Sunday, March 20, marked the seventeenth anniversary of my mother's death. My daughter was born almost exactly a year later. My kids never met her. Perhaps some day they will. I do not know how family connections work in the afterlife. Some people are sure that we will be back together with our kin folks. Such family reunions may be heaven for some. Other people say that if they are with their family for eternity it would be hell. I think that is worthy of pondering, too. I am not sure about family reunions in heaven, but I am clear that the central focus will be the Triune God. We are there to love and serve HIM. Everyone else will be secondary.

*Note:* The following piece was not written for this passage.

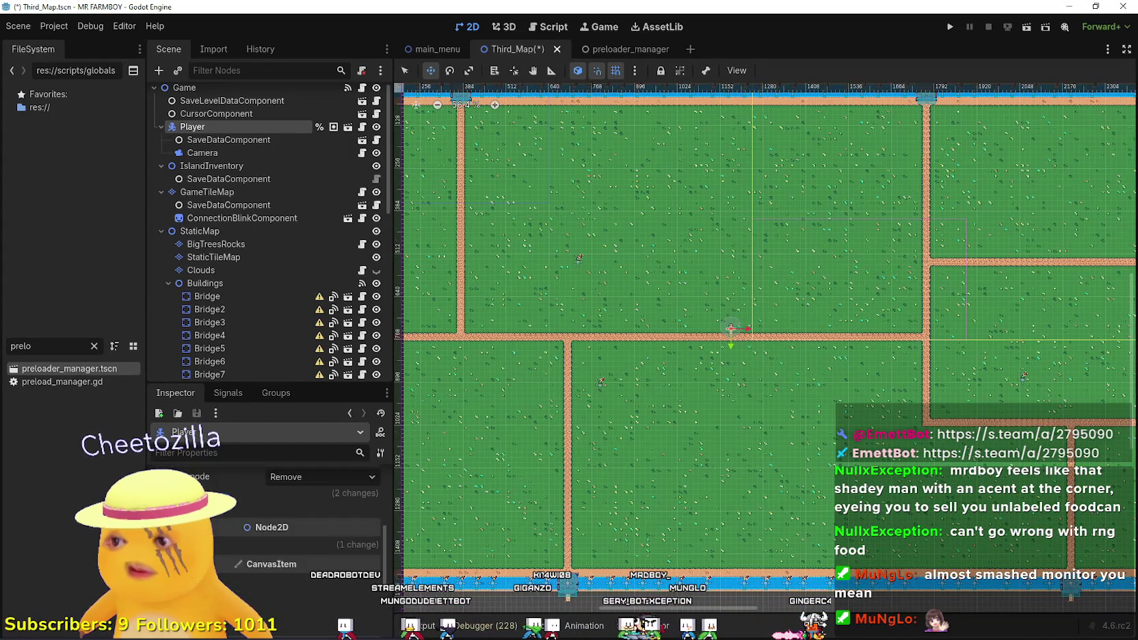
{"action": "left_click", "coordinate": [239, 544]}
{"action": "scroll", "coordinate": [238, 542], "scroll_direction": "down", "scroll_amount": 2}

Fr. John, was called Fr. Love here. He was much gentler and sweeter than I am. I used to tell him, "at least they like you!" He always had a twinkle in his eye and was known for his jokes. His last sermon here, two years ago, was like hearing the Gospel from Bob Hope. But 'Love' and 'Hope' were part of his faith. He was someone who loved and served the Lord. He had a great sense of joy. He was beloved as well as loving. Now he is gone. As I sat with his corpse, praying, I found myself wondering if he was there with me, seeing it all. In those near-death books people claim that they saw family members around their dead bodies. The Bible does not tell us much about the process of dying. It gives us hope that death is not the final word. But I still find myself wondering. Where is he now? What is it like? Is there a purging needed or is there a process of transformation that takes place quickly and painlessly. What do the spirits of the departed do all day? Is there an "all day" on the other side, or is it timeless and "eternally now"? Lots of question, not many answers. But I do know that John entrusted his life to Jesus and tried to live as a follower of Jesus. That is the only answer I do have. I will share with you the two things he said to me most often: "The Lord does not tell us that we have to be successful, just faithful" and "We need to say our prayers and do our best and leave the rest to the Lord." That is a nice epitath.